WHAT YOU HAVE TO DO => Which lines below contain the word "system"? Copy each of them.

DATA EXCERPTS section start

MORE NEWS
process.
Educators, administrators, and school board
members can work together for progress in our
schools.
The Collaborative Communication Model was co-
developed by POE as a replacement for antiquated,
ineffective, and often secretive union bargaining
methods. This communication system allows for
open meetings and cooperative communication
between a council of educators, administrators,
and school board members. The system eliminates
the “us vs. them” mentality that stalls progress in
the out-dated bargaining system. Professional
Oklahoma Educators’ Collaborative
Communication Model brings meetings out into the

DATA EXCERPTS section end

RESPONSE =>
methods. This communication system allows for
and school board members. The system eliminates
the out-dated bargaining system. Professional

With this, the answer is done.